Além disso, o economista critica como o projeto foi discutido com a sociedade, de maneira pouco democrática e transparente. “A população não é especialista em Previdência e sofre uma lavagem cerebral dos meios de comunicação. Só um ponto de vista foi veiculado. Desde que o governo apresentou seu projeto, em fevereiro, dezenas de especialistas denunciaram a tragédia humanitária que está em curso. Isso deu resultado, pois as medidas mais indecentes foram retiradas do projeto aprovado. Porém, o núcleo excludente da reforma permanece intacto e é preciso que a sociedade reaja”, acrescentou.
 
Segundo Fagnani, o livro é um “ato de desespero” diante da “estúpida imposição de um novo retrocesso no processo civilizatório brasileiro”. Esses passos para trás, de acordo com ele, ainda passam pela reforma tributária que deve entrar em pauta no Congresso Nacional.
 
“O objetivo do governo não é reformar a Previdência é destruir a seguridade social e o modelo de sociedade pactuária de 1988. A seguridade social é o principal mecanismo de redistribuição de renda no Brasil.
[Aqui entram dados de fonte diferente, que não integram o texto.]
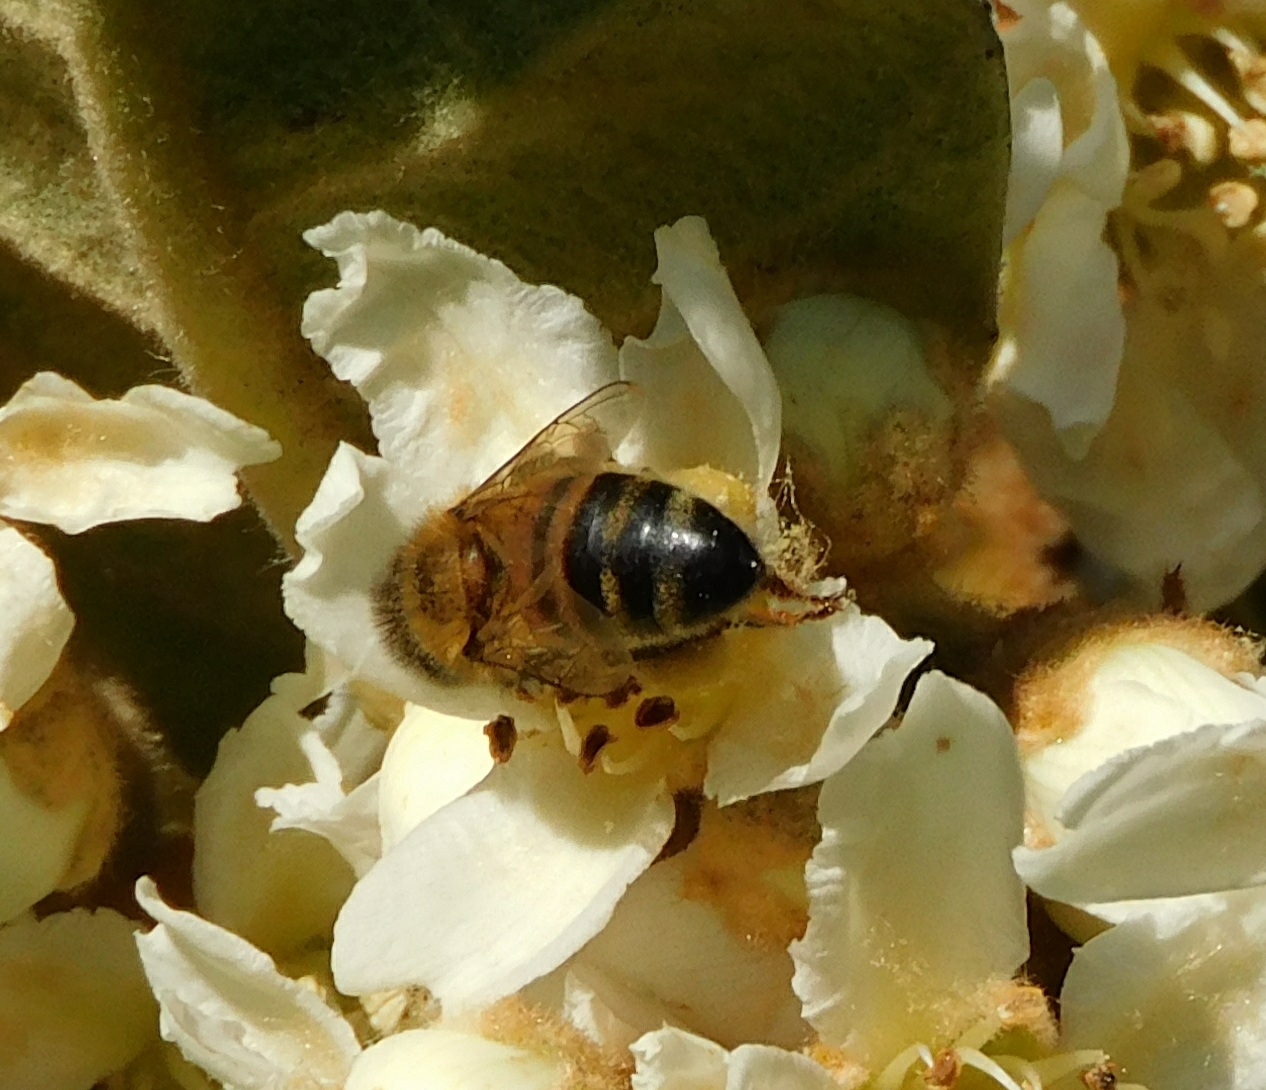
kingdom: Animalia
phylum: Arthropoda
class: Insecta
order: Hymenoptera
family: Apidae
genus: Apis
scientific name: Apis mellifera
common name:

Agora, eles acabam com esse instrumento. O Brasil é o país mais desigual do mundo, a tributação feita amplia essa desigualdade. Aliás, a reforma tributária que estão discutindo não enfrenta a regressividade, só o consumo. Então, temos um sistema tributário que amplia a desigualdade e o único mecanismo que a reduz é a seguridade social. Em nome de combater os privilégios, destroem a distribuição de renda no Brasil”, critica.
 
No seu livro, o professor de Economia traz alternativas à reforma, evitando que a seguridade social seja desmontada. A primeira, segundo ele, é fortalecer o crescimento da economia, sem precisar cortar despesas. A segunda ideia é colocar os mais ricos dentro da conta da “reforma” da Previdência. “As alternativas passam por você distribuir o ajuste fiscal para as camadas de alta renda, porquê no Brasil você faz um corte, mas todas as ações são para a camada de baixa renda. O andar de cima não está contribuindo.”